Page segmentation data

-----

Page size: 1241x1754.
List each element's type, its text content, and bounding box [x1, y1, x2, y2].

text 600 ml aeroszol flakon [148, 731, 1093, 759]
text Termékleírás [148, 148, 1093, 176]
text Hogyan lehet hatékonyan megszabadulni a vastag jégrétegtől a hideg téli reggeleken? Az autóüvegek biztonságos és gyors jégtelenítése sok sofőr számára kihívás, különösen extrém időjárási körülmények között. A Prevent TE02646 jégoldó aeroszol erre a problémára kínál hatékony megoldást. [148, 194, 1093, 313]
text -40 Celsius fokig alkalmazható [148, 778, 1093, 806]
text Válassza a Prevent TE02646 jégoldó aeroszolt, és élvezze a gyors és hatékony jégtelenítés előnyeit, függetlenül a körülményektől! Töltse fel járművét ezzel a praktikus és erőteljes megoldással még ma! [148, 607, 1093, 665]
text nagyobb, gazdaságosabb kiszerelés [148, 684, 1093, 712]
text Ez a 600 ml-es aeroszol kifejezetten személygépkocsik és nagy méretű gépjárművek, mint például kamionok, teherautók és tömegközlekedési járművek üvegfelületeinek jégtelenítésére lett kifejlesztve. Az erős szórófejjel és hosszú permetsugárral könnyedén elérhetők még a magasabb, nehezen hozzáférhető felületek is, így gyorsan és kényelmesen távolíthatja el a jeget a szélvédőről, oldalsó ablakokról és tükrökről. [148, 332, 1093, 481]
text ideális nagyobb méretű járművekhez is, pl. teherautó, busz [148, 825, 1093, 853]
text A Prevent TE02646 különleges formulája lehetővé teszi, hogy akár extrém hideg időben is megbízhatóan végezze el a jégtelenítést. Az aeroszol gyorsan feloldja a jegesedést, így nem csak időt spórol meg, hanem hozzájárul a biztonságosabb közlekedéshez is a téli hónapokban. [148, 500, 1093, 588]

-----

Problem: Now that the records have been shown, restate each one word for word.

Written reply:
Page size: 1241x1754.
List each element's type, its text content, and bounding box [x1, y1, x2, y2].

text 600 ml aeroszol flakon [148, 731, 1093, 759]
text Termékleírás [148, 148, 1093, 176]
text Hogyan lehet hatékonyan megszabadulni a vastag jégrétegtől a hideg téli reggeleken? Az autóüvegek biztonságos és gyors jégtelenítése sok sofőr számára kihívás, különösen extrém időjárási körülmények között. A Prevent TE02646 jégoldó aeroszol erre a problémára kínál hatékony megoldást. [148, 194, 1093, 313]
text -40 Celsius fokig alkalmazható [148, 778, 1093, 806]
text Válassza a Prevent TE02646 jégoldó aeroszolt, és élvezze a gyors és hatékony jégtelenítés előnyeit, függetlenül a körülményektől! Töltse fel járművét ezzel a praktikus és erőteljes megoldással még ma! [148, 607, 1093, 665]
text nagyobb, gazdaságosabb kiszerelés [148, 684, 1093, 712]
text Ez a 600 ml-es aeroszol kifejezetten személygépkocsik és nagy méretű gépjárművek, mint például kamionok, teherautók és tömegközlekedési járművek üvegfelületeinek jégtelenítésére lett kifejlesztve. Az erős szórófejjel és hosszú permetsugárral könnyedén elérhetők még a magasabb, nehezen hozzáférhető felületek is, így gyorsan és kényelmesen távolíthatja el a jeget a szélvédőről, oldalsó ablakokról és tükrökről. [148, 332, 1093, 481]
text ideális nagyobb méretű járművekhez is, pl. teherautó, busz [148, 825, 1093, 853]
text A Prevent TE02646 különleges formulája lehetővé teszi, hogy akár extrém hideg időben is megbízhatóan végezze el a jégtelenítést. Az aeroszol gyorsan feloldja a jegesedést, így nem csak időt spórol meg, hanem hozzájárul a biztonságosabb közlekedéshez is a téli hónapokban. [148, 500, 1093, 588]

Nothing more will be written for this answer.